The first edition neither provides a table of contents nor an index.

The catalogue does not provide coverage for Military stamps, postcards, aerogramme, and stamps issued by treaty ports, colonial outposts, revolutionary base, and liberated areas.

Although the catalogue is printed in both Chinese and English text together, the material presented are not formal equivalent in nature and should not be regarded as a word-for-word translation.

Diagrams of overprints and special markings are not photo extrapolation from actual stamps, rather they are hand-drawn diagrams where the actual location or the size of some letters may not correspond exactly to an actual stamp.

Regular Issues of the Qing dynasty and the Republic of China are listed in chronological order. A total of 1115 varieties are recorded.

Provincial Overprint Issues, Air Mail stamps, and Postage Due stamps are grouped by province, then by stamp issue, then by special printing varieties such as printer name and special watermark. This section recorded over 1992 varieties.

Detailed issuing history, features, and variations including the date of issue, denomination, origin of the paper, quality of paper, quality of gum, printer's name, watermark, colour, ink, perforation, number of panes per sheet, number of stamps per sheet and how they are positioned, and how many lots had been issued, are noted within.

In the first edition the stamp prices quoted are in "Stamp Units", a reference value not tied to a particular currency. It is useful only for indicating the relative degree of rarity/value from one stamp to another, and should not be interpreted as an actual dollar amount. Since this book does not get updated on a frequent basis like other annually published stamp catalogues, there is an advantage to the "Stamp Units" style of pricing. Unfortunately it is not useful for anyone trying to price their collection with the most current street value. In subsequent editions the currency of the publisher country is used as a base for representing local value in order to be more useful to local collectors.

Collected data entries
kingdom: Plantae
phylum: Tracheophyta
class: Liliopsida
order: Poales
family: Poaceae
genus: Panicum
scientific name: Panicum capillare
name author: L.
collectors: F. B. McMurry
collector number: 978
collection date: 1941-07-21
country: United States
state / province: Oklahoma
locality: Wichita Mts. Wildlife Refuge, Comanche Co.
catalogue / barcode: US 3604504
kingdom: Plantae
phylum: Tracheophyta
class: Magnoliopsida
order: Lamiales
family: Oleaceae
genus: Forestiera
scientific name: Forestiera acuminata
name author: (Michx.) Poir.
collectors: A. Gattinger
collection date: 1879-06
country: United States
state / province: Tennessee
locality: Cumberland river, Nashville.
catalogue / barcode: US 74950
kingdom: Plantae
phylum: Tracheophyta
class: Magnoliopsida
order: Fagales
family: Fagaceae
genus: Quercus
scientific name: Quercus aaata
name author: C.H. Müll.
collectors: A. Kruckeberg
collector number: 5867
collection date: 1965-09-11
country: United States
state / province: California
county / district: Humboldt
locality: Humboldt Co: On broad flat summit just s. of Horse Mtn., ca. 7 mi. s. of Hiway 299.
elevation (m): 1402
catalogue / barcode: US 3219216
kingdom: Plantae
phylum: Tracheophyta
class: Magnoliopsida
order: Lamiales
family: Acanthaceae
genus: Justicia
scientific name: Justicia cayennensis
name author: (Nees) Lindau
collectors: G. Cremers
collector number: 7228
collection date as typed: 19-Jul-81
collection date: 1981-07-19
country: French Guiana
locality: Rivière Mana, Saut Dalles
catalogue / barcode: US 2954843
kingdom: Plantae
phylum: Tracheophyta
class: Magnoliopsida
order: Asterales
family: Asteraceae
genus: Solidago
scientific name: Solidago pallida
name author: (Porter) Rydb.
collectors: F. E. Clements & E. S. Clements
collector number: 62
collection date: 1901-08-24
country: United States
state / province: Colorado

QUESTIONS ON THE MATERIAL →
1. In the stamp catalogue text, how many varieties of Regular Issues of the Qing dynasty and the Republic of China are recorded?
2. From the stamp catalogue text, reproduce the part starting with "In the first" and going on through "to local collectors.".

ANSWERS IN ORDER →
1. 1115

2.
In the first edition the stamp prices quoted are in "Stamp Units", a reference value not tied to a particular currency. It is useful only for indicating the relative degree of rarity/value from one stamp to another, and should not be interpreted as an actual dollar amount. Since this book does not get updated on a frequent basis like other annually published stamp catalogues, there is an advantage to the "Stamp Units" style of pricing. Unfortunately it is not useful for anyone trying to price their collection with the most current street value. In subsequent editions the currency of the publisher country is used as a base for representing local value in order to be more useful to local collectors.